Kachachi also portrays how the protagonists become pawns in the power game of Western interests in the East.
Al-Hatemi is mesmerised by the Western scientists administering the pills, seeing them as enlightened representatives of a superior civilisation, free from prejudice. His outlook mirrors that of certain Arab intellectuals who regard the Western mind and its scientific advancements as inherently capable of solving the East’s problems.
Likewise, Dr Balasem’s presence in the experiment—having been summoned from England—reflects, in Kachachi’s view, the deep collusion between Western intelligence agencies in monitoring Arab refugees. The entire project also underscores the intersection between Western geopolitical interests and the pharmaceutical industry, particularly in Switzerland.
As the experiment ends, the group—now including Balasem and Sondos—gathers by the River Rhine, which Al-Hatemi likens to the Tigris, where Iraqis once washed away their worries and sorrows. In a symbolic act of defiance, they toss the experimental pills into the river and dance the Dabka.

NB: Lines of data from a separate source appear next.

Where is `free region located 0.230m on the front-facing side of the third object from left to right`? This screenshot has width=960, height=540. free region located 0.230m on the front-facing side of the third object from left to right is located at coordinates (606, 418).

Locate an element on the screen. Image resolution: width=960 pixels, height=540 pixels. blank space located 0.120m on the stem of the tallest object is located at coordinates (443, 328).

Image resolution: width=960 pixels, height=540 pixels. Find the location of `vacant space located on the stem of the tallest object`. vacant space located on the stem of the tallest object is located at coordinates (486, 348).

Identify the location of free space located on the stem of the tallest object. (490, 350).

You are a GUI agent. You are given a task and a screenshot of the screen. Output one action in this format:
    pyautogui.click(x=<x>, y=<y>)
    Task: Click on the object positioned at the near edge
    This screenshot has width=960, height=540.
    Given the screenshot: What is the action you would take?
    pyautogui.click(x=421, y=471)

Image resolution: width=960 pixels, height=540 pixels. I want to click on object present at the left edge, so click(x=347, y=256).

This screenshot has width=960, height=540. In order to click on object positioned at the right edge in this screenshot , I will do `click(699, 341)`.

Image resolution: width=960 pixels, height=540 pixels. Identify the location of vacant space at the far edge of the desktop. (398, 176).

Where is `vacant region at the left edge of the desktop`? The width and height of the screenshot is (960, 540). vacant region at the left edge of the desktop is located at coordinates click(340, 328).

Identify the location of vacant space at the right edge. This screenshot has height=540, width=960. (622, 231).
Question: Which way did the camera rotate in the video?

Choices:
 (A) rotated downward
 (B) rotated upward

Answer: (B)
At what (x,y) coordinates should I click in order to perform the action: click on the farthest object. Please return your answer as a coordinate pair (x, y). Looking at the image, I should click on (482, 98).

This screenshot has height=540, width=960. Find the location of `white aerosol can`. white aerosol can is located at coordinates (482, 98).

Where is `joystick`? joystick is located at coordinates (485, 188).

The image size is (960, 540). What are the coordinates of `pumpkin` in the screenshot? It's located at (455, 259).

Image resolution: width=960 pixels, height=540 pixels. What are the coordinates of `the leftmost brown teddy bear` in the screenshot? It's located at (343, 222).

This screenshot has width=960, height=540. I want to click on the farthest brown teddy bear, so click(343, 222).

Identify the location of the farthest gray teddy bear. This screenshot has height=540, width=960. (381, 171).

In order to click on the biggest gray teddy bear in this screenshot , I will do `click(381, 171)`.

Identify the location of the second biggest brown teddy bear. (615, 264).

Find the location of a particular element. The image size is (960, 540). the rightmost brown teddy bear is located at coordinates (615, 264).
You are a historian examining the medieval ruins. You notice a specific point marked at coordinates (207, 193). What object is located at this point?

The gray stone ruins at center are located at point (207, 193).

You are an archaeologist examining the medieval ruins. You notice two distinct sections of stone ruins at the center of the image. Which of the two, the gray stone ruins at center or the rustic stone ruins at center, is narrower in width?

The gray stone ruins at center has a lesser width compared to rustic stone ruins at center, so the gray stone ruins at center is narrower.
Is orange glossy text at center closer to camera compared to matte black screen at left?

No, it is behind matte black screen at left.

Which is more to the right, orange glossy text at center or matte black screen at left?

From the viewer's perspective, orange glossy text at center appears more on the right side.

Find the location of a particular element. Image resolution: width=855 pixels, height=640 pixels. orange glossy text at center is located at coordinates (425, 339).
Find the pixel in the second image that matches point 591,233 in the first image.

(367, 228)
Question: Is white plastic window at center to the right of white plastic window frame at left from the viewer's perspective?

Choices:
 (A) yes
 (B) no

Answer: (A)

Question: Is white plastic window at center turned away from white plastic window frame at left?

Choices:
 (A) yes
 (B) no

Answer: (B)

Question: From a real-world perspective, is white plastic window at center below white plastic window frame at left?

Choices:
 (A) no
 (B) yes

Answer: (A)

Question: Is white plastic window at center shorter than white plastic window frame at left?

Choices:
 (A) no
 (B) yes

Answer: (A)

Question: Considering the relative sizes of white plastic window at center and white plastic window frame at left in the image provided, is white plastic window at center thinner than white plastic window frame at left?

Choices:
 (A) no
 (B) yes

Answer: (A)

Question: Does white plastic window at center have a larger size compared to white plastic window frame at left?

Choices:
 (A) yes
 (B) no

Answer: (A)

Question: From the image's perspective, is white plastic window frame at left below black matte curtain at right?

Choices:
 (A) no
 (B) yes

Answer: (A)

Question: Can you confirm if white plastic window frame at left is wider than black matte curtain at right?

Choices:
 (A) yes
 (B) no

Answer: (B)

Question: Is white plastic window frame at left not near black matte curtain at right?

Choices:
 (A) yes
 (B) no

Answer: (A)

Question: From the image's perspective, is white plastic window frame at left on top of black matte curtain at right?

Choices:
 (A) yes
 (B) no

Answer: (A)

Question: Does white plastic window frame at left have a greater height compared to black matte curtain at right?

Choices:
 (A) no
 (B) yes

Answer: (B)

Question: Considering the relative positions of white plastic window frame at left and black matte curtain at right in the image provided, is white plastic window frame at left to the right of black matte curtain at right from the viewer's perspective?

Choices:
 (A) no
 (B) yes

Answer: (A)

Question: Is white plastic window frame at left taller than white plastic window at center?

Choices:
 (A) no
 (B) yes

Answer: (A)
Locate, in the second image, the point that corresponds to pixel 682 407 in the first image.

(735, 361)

The novella’s 26 chapters conclude with the American invasion of Iraq, after which Kachachi traces the protagonists’ fates.
Sondos, now married to a Danish man against her mother’s wishes, returns to Iraq as a journalist. She observes how Iraqis now mark history as before and after the American invasion. During a visit to Al-Babeli, who has risen to prominence, she pleads for her father-in-law’s pension. He dismisses her, citing his inclusion on the Ba’athist Eradication Law list. She realises she has no personal connection to Iraq beyond a few postcard-like images. To her, the country has fallen into the hands of sects and militias with no hope of recovery.
Despite its strengths, the novella has minor flaws.
Dr Balasem, supposedly a fluent English speaker given his career in England, inexplicably asks Dalali to translate the Encyclopaedia Britannica entry on Theodor Herzl, the founder and first president of the Zionist Organisation, who convened its inaugural conference in Basel in 1897.
Additionally, Dalali emerges as the least convincing character, as Kachachi fails to provide a plausible motive for her actions.